WRITTEN TASK =>
Reproduce the listing below verbatim from its first line through the line containing "picture [95, 289, 978, 801]", including that line.
==========
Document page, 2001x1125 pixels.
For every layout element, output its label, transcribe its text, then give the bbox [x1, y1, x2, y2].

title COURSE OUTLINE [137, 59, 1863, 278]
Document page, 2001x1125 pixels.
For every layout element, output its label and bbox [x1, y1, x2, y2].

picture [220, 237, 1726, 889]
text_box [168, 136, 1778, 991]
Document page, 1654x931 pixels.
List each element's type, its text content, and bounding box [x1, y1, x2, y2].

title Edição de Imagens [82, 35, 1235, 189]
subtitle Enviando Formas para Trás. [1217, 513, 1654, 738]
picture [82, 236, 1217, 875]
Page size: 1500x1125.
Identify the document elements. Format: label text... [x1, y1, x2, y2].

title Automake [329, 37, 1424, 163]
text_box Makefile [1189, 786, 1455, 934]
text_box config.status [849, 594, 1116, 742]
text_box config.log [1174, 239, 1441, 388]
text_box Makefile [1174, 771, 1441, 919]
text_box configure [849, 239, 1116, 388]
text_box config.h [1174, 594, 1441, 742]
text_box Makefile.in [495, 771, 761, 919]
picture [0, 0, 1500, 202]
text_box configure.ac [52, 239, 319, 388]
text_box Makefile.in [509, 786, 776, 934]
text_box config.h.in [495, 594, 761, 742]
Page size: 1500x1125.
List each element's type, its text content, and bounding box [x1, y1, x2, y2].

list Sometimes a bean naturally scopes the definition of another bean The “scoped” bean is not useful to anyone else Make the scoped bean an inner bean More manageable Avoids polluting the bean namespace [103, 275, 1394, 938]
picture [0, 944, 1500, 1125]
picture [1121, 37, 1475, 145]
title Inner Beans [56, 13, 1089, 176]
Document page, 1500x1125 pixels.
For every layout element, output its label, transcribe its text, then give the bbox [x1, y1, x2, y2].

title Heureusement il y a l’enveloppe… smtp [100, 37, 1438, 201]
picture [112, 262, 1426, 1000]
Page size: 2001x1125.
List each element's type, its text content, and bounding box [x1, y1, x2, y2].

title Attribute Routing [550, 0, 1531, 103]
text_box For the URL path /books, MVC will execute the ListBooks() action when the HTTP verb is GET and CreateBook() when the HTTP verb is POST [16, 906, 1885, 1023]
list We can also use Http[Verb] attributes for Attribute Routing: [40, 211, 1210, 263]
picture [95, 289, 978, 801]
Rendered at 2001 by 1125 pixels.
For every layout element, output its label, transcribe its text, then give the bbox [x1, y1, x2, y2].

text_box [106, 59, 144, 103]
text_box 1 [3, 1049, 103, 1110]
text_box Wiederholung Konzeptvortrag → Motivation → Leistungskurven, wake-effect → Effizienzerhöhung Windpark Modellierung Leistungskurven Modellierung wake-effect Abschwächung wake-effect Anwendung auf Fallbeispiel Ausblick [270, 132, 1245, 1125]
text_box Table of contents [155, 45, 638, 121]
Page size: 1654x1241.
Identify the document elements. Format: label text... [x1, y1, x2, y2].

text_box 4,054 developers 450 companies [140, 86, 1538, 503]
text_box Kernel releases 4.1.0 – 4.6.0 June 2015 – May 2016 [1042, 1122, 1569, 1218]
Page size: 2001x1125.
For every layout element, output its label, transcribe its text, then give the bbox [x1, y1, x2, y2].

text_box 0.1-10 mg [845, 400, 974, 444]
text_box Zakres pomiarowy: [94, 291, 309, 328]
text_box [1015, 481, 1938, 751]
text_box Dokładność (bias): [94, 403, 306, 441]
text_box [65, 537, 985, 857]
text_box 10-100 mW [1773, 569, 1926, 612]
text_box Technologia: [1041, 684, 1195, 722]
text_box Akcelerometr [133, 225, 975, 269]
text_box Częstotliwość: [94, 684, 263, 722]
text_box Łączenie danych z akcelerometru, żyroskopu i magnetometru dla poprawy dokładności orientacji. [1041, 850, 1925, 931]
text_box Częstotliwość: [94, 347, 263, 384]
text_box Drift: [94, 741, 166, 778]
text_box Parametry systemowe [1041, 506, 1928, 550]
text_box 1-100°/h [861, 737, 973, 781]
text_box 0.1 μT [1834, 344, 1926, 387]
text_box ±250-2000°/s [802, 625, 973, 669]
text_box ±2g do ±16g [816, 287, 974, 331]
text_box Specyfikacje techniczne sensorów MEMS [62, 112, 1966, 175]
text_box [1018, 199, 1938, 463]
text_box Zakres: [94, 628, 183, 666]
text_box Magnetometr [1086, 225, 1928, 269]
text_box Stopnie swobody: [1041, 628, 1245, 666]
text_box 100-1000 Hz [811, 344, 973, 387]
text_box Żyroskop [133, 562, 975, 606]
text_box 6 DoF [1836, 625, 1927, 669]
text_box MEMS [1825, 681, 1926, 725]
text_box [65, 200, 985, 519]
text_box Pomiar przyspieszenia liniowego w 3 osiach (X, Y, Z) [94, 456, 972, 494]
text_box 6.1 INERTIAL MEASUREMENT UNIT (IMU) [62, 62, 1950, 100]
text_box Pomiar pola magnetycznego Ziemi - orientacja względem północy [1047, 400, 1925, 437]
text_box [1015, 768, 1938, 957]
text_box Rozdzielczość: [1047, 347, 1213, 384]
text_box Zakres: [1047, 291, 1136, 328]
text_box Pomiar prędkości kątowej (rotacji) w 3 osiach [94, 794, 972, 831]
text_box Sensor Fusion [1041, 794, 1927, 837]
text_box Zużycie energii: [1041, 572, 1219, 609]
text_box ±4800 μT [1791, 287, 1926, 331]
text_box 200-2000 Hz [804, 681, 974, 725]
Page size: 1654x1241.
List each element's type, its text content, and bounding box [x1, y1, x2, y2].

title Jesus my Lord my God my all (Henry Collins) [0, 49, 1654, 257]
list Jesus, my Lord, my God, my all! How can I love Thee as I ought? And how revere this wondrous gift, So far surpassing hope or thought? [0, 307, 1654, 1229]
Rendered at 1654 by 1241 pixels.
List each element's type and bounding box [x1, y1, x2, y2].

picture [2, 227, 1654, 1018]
==========
OUTPUT BELOW =>
Document page, 2001x1125 pixels.
For every layout element, output its label, transcribe its text, then give the bbox [x1, y1, x2, y2].

title COURSE OUTLINE [137, 59, 1863, 278]
Document page, 2001x1125 pixels.
For every layout element, output its label and bbox [x1, y1, x2, y2].

picture [220, 237, 1726, 889]
text_box [168, 136, 1778, 991]
Document page, 1654x931 pixels.
List each element's type, its text content, and bounding box [x1, y1, x2, y2].

title Edição de Imagens [82, 35, 1235, 189]
subtitle Enviando Formas para Trás. [1217, 513, 1654, 738]
picture [82, 236, 1217, 875]
Page size: 1500x1125.
Identify the document elements. Format: label text... [x1, y1, x2, y2].

title Automake [329, 37, 1424, 163]
text_box Makefile [1189, 786, 1455, 934]
text_box config.status [849, 594, 1116, 742]
text_box config.log [1174, 239, 1441, 388]
text_box Makefile [1174, 771, 1441, 919]
text_box configure [849, 239, 1116, 388]
text_box config.h [1174, 594, 1441, 742]
text_box Makefile.in [495, 771, 761, 919]
picture [0, 0, 1500, 202]
text_box configure.ac [52, 239, 319, 388]
text_box Makefile.in [509, 786, 776, 934]
text_box config.h.in [495, 594, 761, 742]
Page size: 1500x1125.
List each element's type, its text content, and bounding box [x1, y1, x2, y2].

list Sometimes a bean naturally scopes the definition of another bean The “scoped” bean is not useful to anyone else Make the scoped bean an inner bean More manageable Avoids polluting the bean namespace [103, 275, 1394, 938]
picture [0, 944, 1500, 1125]
picture [1121, 37, 1475, 145]
title Inner Beans [56, 13, 1089, 176]
Document page, 1500x1125 pixels.
For every layout element, output its label, transcribe its text, then give the bbox [x1, y1, x2, y2].

title Heureusement il y a l’enveloppe… smtp [100, 37, 1438, 201]
picture [112, 262, 1426, 1000]
Page size: 2001x1125.
List each element's type, its text content, and bounding box [x1, y1, x2, y2].

title Attribute Routing [550, 0, 1531, 103]
text_box For the URL path /books, MVC will execute the ListBooks() action when the HTTP verb is GET and CreateBook() when the HTTP verb is POST [16, 906, 1885, 1023]
list We can also use Http[Verb] attributes for Attribute Routing: [40, 211, 1210, 263]
picture [95, 289, 978, 801]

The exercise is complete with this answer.